Se chiamiamo queste persone "praticanti" - il che corrisponde solo a uno dei possibili significati del termine per i musulmani, ma non è assurdo - effettivamente sono di più di coloro che dichiarano di andare a Messa tutte le domeniche in Francia. Tuttavia anche questa dei musulmani è una pratica "telefonica": si riferisce a chi "dice" di rispettare l'obbligo della preghiera quotidiana, oltre al Ramadan, e controllare se prega davvero è ancora più difficile che verificare quanti vanno effettivamente a Messa. In genere, i musulmani sono orgogliosi di esserlo e molte statistiche sulle pratiche religiose islamiche soffrono di un cronico over-reporting.

L'annuncio del "sorpasso" musulmano in Francia va dunque preso con benefico d'inventario. Restano però due dati certi. Il primo è che, nonostante tutta una letteratura sull'effetto secolarizzante che una società come quella francese dovrebbe avere sui musulmani, specie giovani, gli islamici continuano a crescere di numero e affermano almeno nei sondaggi telefonici una forte identificazione con la loro religione. La seconda è che, per quanto si debba considerare il possibile under-reporting, la pratica francese è comunque da molti anni la più bassa del mondo nei Paesi di tradizione cattolica, ed è verosimile che continui a scendere, anche se - come si è accennato - resistono altre forme d'identificazione con il cattolicesimo diverse dalla frequenza alla Messa.

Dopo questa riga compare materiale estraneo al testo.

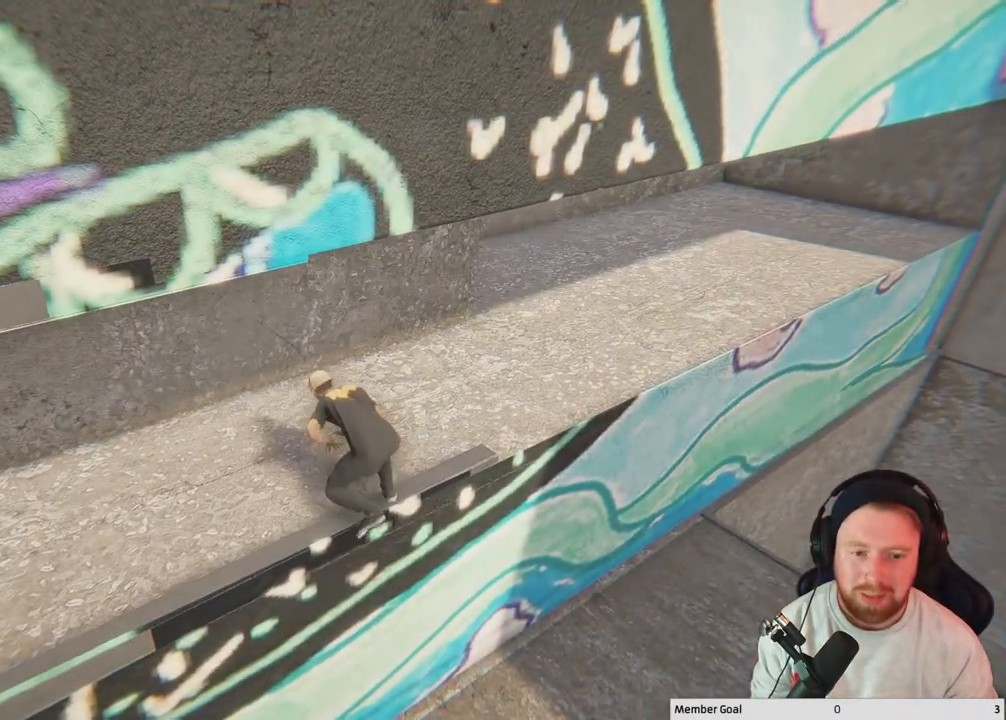
{"buttons": [], "left_stick": "up", "right_stick": "center", "events": [[350, "right_stick", "center"]]}
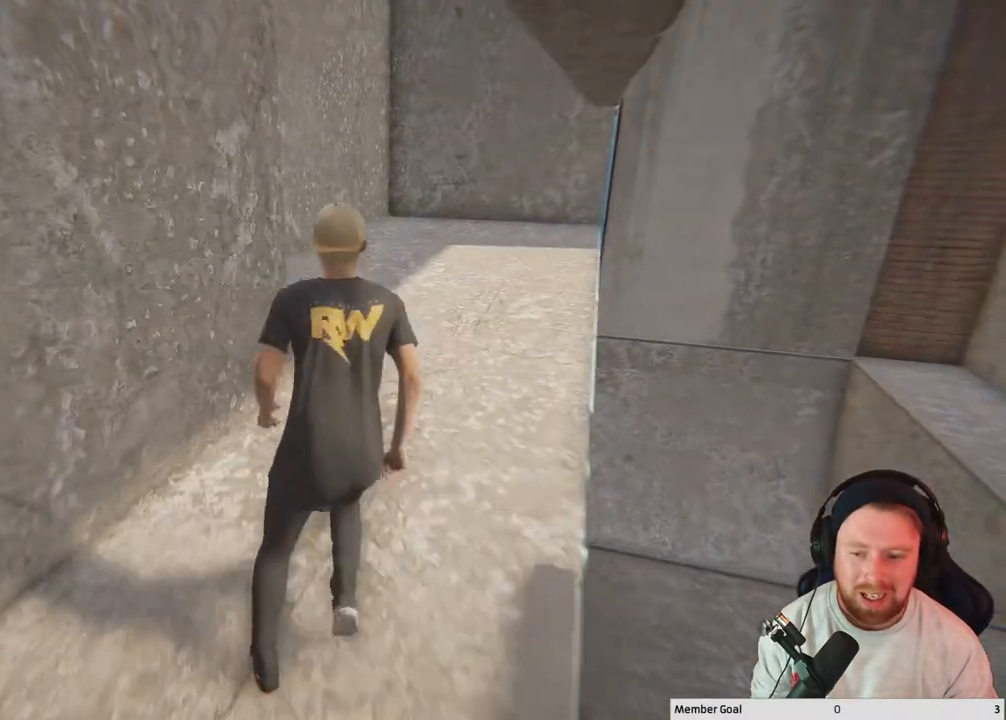
{"buttons": [], "left_stick": "up", "right_stick": "center", "events": []}
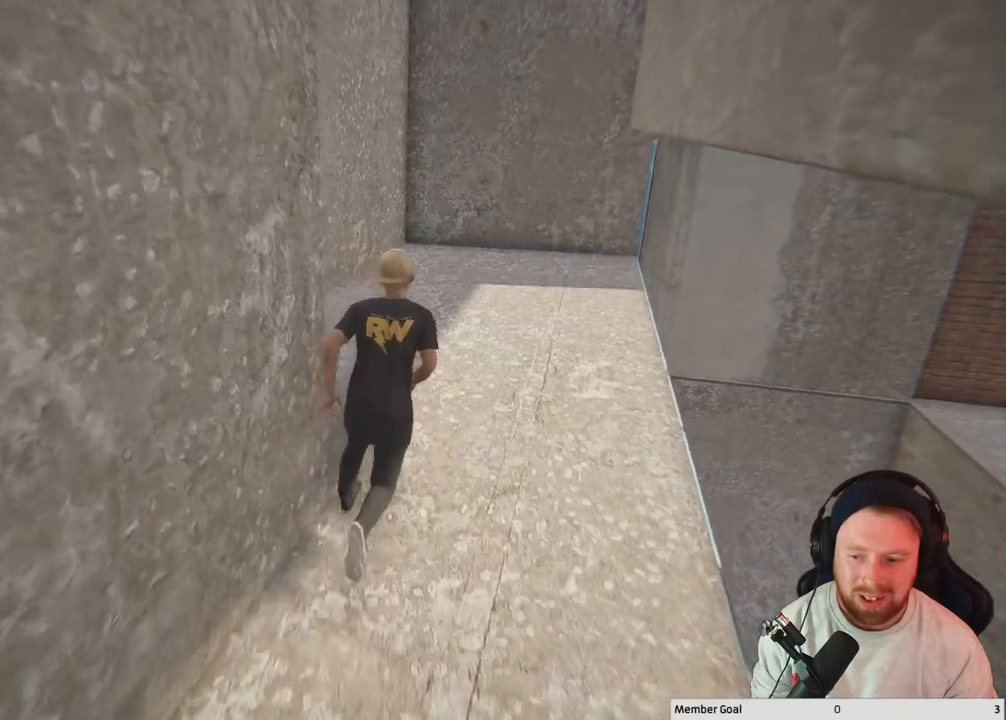
{"buttons": [], "left_stick": "up-right", "right_stick": "left", "events": [[167, "right_stick", "left"], [367, "left_stick", "up-right"]]}
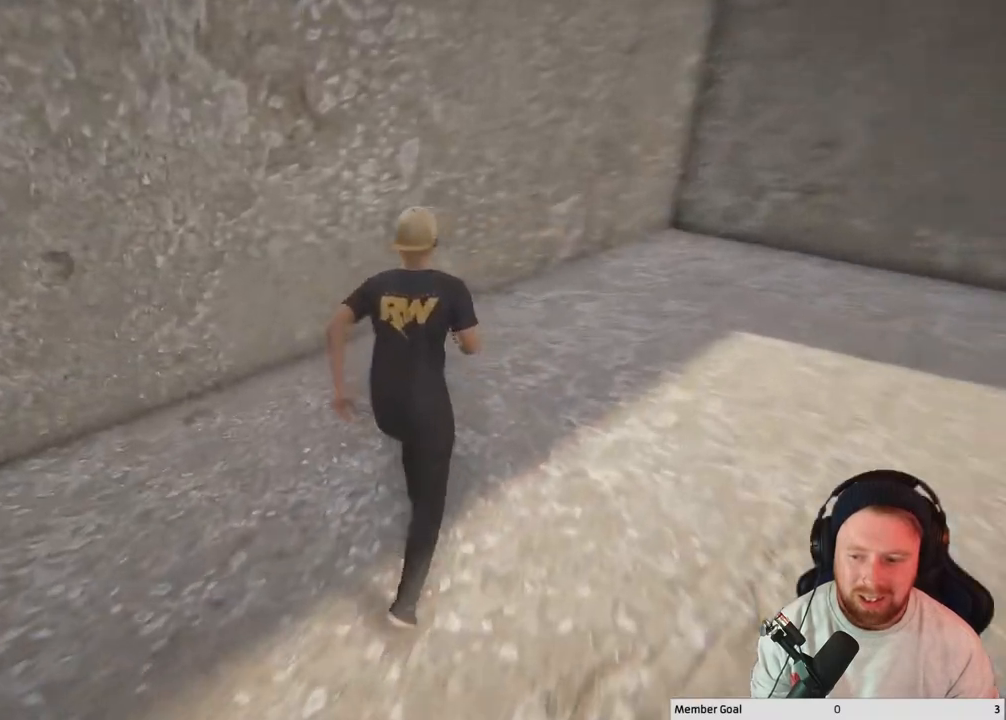
{"buttons": [], "left_stick": "up-left", "right_stick": "up-left", "events": [[100, "left_stick", "up"], [317, "left_stick", "up-left"], [450, "right_stick", "up-left"]]}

Perché la Francia sia così diversa dall'Italia - dove la pratica dichiarata è dieci volte superiore, e quella effettiva, più difficile da misurare, probabilmente superiore intorno alle cinque volte - è una questione su cui i sociologi s'interrogano da anni. Le risposte fanno riferimento sia a un fattore esterno alla Chiesa - la propaganda laicista che dalla Rivoluzione francese in poi, soprattutto nelle scuole pubbliche, è più martellante che in Italia e che, nonostante sia spesso molto rozza, dopo oltre due secoli evidentemente ha ottenuto i suoi effetti - e a diversi fattori interni: il dominio di una teologia progressista, popolare fra gli intellettuali ma non fra il popolo, e la sorda ostilità di una parte della gerarchia - venuta meno, è vero, ma solo in anni recenti - ai movimenti laicali, che in Italia hanno invece avuto un ruolo decisivo. Sia come sia, ce n'è abbastanza per meditare. E per sperare che non sia vera l'affermazione, in tema di pratica religiosa, del cardinale Carlo Maria Martini a un seminario della Fondazione Agnelli di qualche anno fa secondo cui «l'Irlanda - dove allora si andava a Messa due volte più che in Italia, ma questo succedeva prima della crisi dei preti pedofili - è il nostro passato e la Francia è il nostro futuro». Ma dipende da noi, e dalla nuova evangelizzazione.